The read replicas approach is used by MySQL replication, Amazon RDS, Zimory, and more. It is usually suitable for 1st generation web applications where the application is mostly read (90/10, 80/20 – scalability is needed mostly for read operations). For next-generation web apps that are user and content-driven, this approach is less suitable.
With the expansion of social applications and social/sharing features, today’s applications are characterized with a much higher ratio of write operations. Some applications even demonstrate a ratio of 70/30 for write operations.

Sharding:

Sharding is another way to resolve MySQL scalability issues. It usually means splitting up the data by some logic derived from the application. This can be done by selecting a key in the data and splitting the data by hashing that key and having some distribution logic. It can also be done by identifying the application needs and setting different tables or different data sets in different databases (splitting the North-America sales data from the EMEA sales data, etc.)
This approach is simple from the database standpoint, but is very complex from the application standpoint since the application needs to be modified to deal with the data being scattered into the different shards. Moreover, combining data from different shards can be very complex and involves development in the application (you can’t just run a simple JOIN.)
Advantages of scaling out and in using sharding:
  • Scales beyond the limitations of a single machine
  • Scales both read and write operations (but makes some operations impossible to achieve in the database)
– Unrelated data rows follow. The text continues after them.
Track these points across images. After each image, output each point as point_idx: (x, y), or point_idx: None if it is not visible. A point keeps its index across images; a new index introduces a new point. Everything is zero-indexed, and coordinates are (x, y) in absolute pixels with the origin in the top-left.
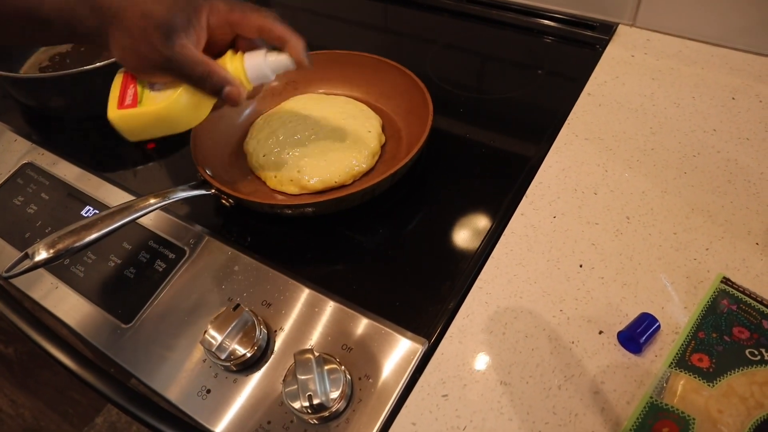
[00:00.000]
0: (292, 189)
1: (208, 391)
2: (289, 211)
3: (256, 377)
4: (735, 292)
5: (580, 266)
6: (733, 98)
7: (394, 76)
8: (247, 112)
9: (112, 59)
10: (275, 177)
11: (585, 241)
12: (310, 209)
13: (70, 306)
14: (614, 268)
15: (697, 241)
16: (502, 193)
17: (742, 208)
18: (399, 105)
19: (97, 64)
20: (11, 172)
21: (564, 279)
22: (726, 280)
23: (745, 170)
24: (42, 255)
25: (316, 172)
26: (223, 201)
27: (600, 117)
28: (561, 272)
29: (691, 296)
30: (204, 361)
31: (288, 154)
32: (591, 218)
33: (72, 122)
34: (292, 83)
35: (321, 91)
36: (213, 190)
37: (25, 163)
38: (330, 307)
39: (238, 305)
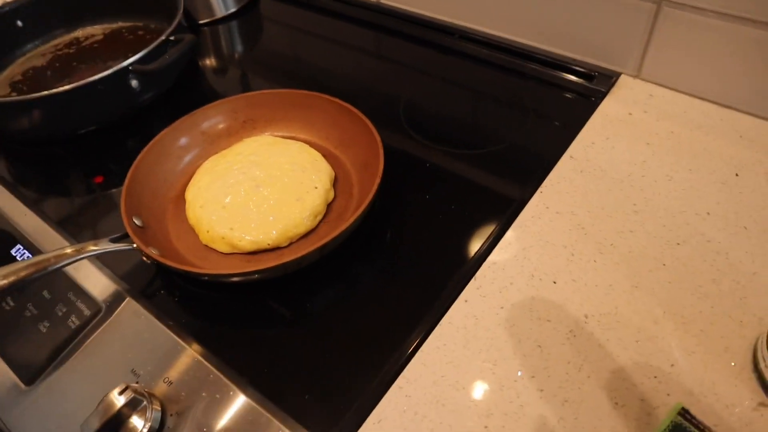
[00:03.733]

  • Scales both throughput and capacity
Disadvantages of scaling out and in using sharding:
  • Complex and requires application changes
  • Scaling is usually offline and requires a re-partitioning event – and may require application changes.
Today, there are some solutions that introduce auto-sharding (Scalebase, Dbshards). This approach makes sharding more similar to shared-nothing partitioning, thus taking the sting out of some sharding complexities. However, it still requires application awareness and could prove to be a limiting factor if you needed to update your app or migrate to a different database solution.